● **Work order**:
Write the records out exactly as they read, but not the pictures.

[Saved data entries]
══════════════════════════════
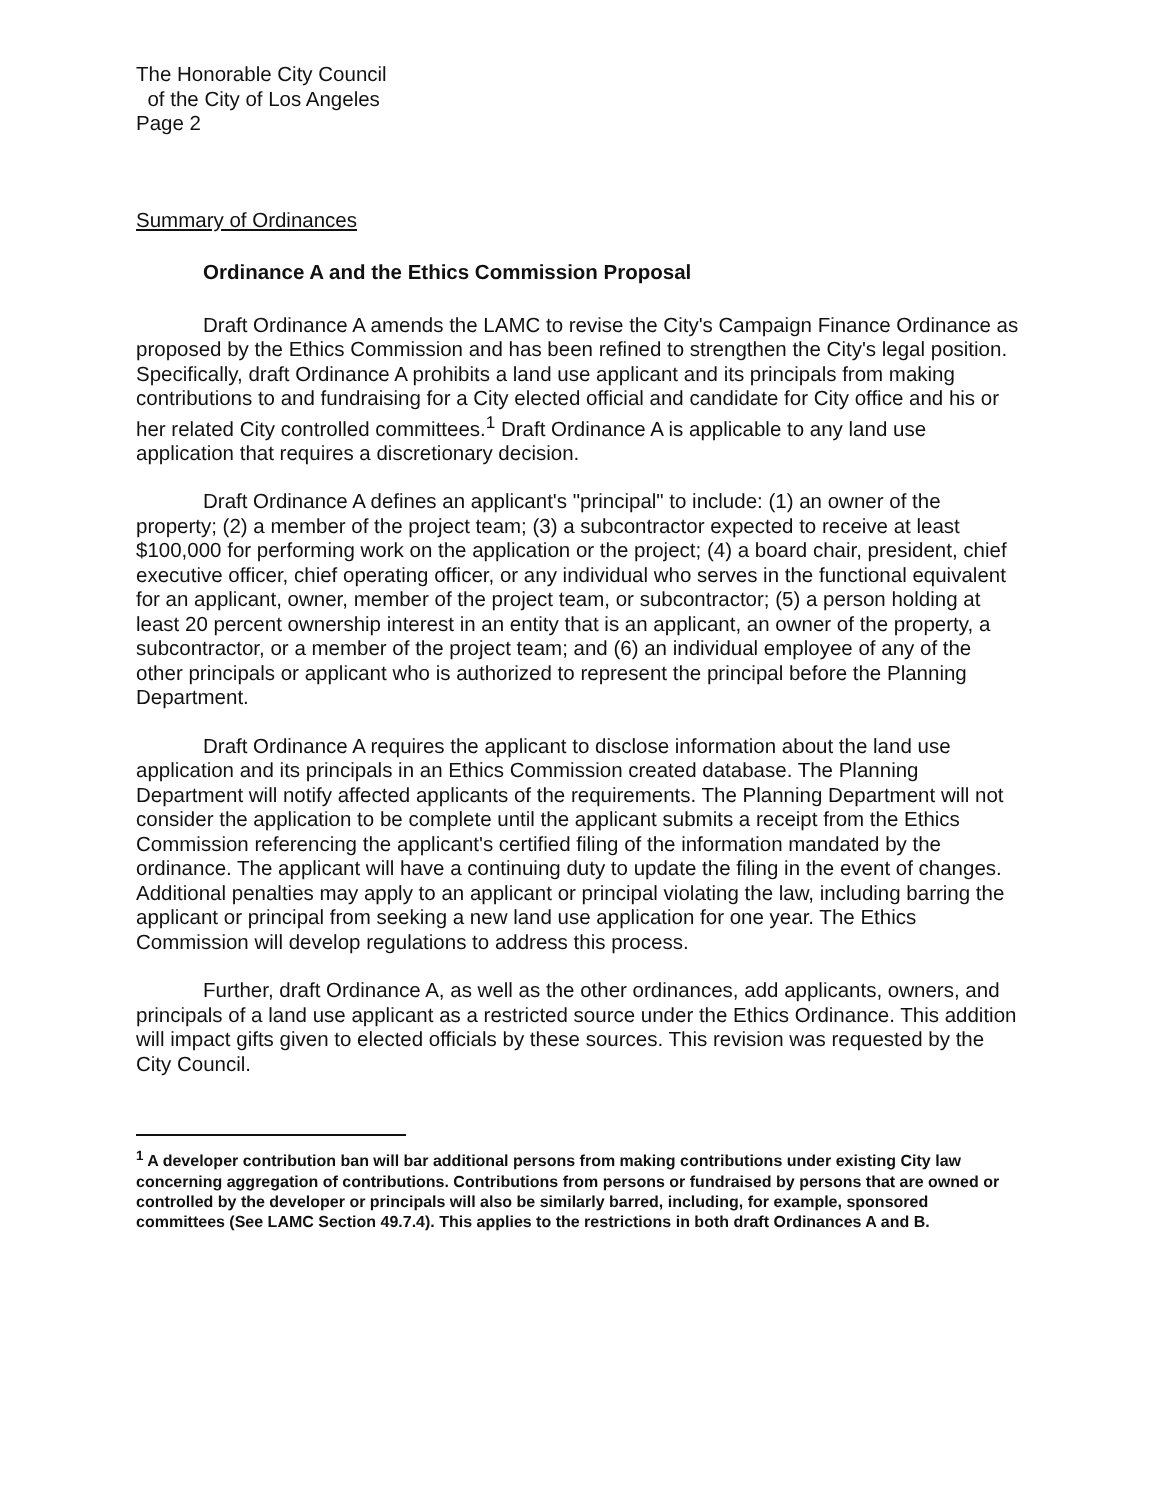The Honorable City Council
of the City of Los Angeles
Page 2
Summary of Ordinances
Ordinance A and the Ethics Commission Proposal
Draft Ordinance A amends the LAMC to revise the City's Campaign Finance Ordinance as proposed by the Ethics Commission and has been refined to strengthen the City's legal position. Specifically, draft Ordinance A prohibits a land use applicant and its principals from making contributions to and fundraising for a City elected official and candidate for City office and his or her related City controlled committees.<sup>1</sup> Draft Ordinance A is applicable to any land use application that requires a discretionary decision.
Draft Ordinance A defines an applicant's "principal" to include: (1) an owner of the property; (2) a member of the project team; (3) a subcontractor expected to receive at least $100,000 for performing work on the application or the project; (4) a board chair, president, chief executive officer, chief operating officer, or any individual who serves in the functional equivalent for an applicant, owner, member of the project team, or subcontractor; (5) a person holding at least 20 percent ownership interest in an entity that is an applicant, an owner of the property, a subcontractor, or a member of the project team; and (6) an individual employee of any of the other principals or applicant who is authorized to represent the principal before the Planning Department.
Draft Ordinance A requires the applicant to disclose information about the land use application and its principals in an Ethics Commission created database. The Planning Department will notify affected applicants of the requirements. The Planning Department will not consider the application to be complete until the applicant submits a receipt from the Ethics Commission referencing the applicant's certified filing of the information mandated by the ordinance. The applicant will have a continuing duty to update the filing in the event of changes. Additional penalties may apply to an applicant or principal violating the law, including barring the applicant or principal from seeking a new land use application for one year. The Ethics Commission will develop regulations to address this process.
Further, draft Ordinance A, as well as the other ordinances, add applicants, owners, and principals of a land use applicant as a restricted source under the Ethics Ordinance. This addition will impact gifts given to elected officials by these sources. This revision was requested by the City Council.
<sup>1</sup> A developer contribution ban will bar additional persons from making contributions under existing City law concerning aggregation of contributions. Contributions from persons or fundraised by persons that are owned or controlled by the developer or principals will also be similarly barred, including, for example, sponsored committees (See LAMC Section 49.7.4). This applies to the restrictions in both draft Ordinances A and B.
══════════════════════════════
● **Answer**:
The Honorable City Council
of the City of Los Angeles
Page 2
Summary of Ordinances
Ordinance A and the Ethics Commission Proposal
Draft Ordinance A amends the LAMC to revise the City's Campaign Finance Ordinance as proposed by the Ethics Commission and has been refined to strengthen the City's legal position. Specifically, draft Ordinance A prohibits a land use applicant and its principals from making contributions to and fundraising for a City elected official and candidate for City office and his or her related City controlled committees.<sup>1</sup> Draft Ordinance A is applicable to any land use application that requires a discretionary decision.
Draft Ordinance A defines an applicant's "principal" to include: (1) an owner of the property; (2) a member of the project team; (3) a subcontractor expected to receive at least $100,000 for performing work on the application or the project; (4) a board chair, president, chief executive officer, chief operating officer, or any individual who serves in the functional equivalent for an applicant, owner, member of the project team, or subcontractor; (5) a person holding at least 20 percent ownership interest in an entity that is an applicant, an owner of the property, a subcontractor, or a member of the project team; and (6) an individual employee of any of the other principals or applicant who is authorized to represent the principal before the Planning Department.
Draft Ordinance A requires the applicant to disclose information about the land use application and its principals in an Ethics Commission created database. The Planning Department will notify affected applicants of the requirements. The Planning Department will not consider the application to be complete until the applicant submits a receipt from the Ethics Commission referencing the applicant's certified filing of the information mandated by the ordinance. The applicant will have a continuing duty to update the filing in the event of changes. Additional penalties may apply to an applicant or principal violating the law, including barring the applicant or principal from seeking a new land use application for one year. The Ethics Commission will develop regulations to address this process.
Further, draft Ordinance A, as well as the other ordinances, add applicants, owners, and principals of a land use applicant as a restricted source under the Ethics Ordinance. This addition will impact gifts given to elected officials by these sources. This revision was requested by the City Council.
<sup>1</sup> A developer contribution ban will bar additional persons from making contributions under existing City law concerning aggregation of contributions. Contributions from persons or fundraised by persons that are owned or controlled by the developer or principals will also be similarly barred, including, for example, sponsored committees (See LAMC Section 49.7.4). This applies to the restrictions in both draft Ordinances A and B.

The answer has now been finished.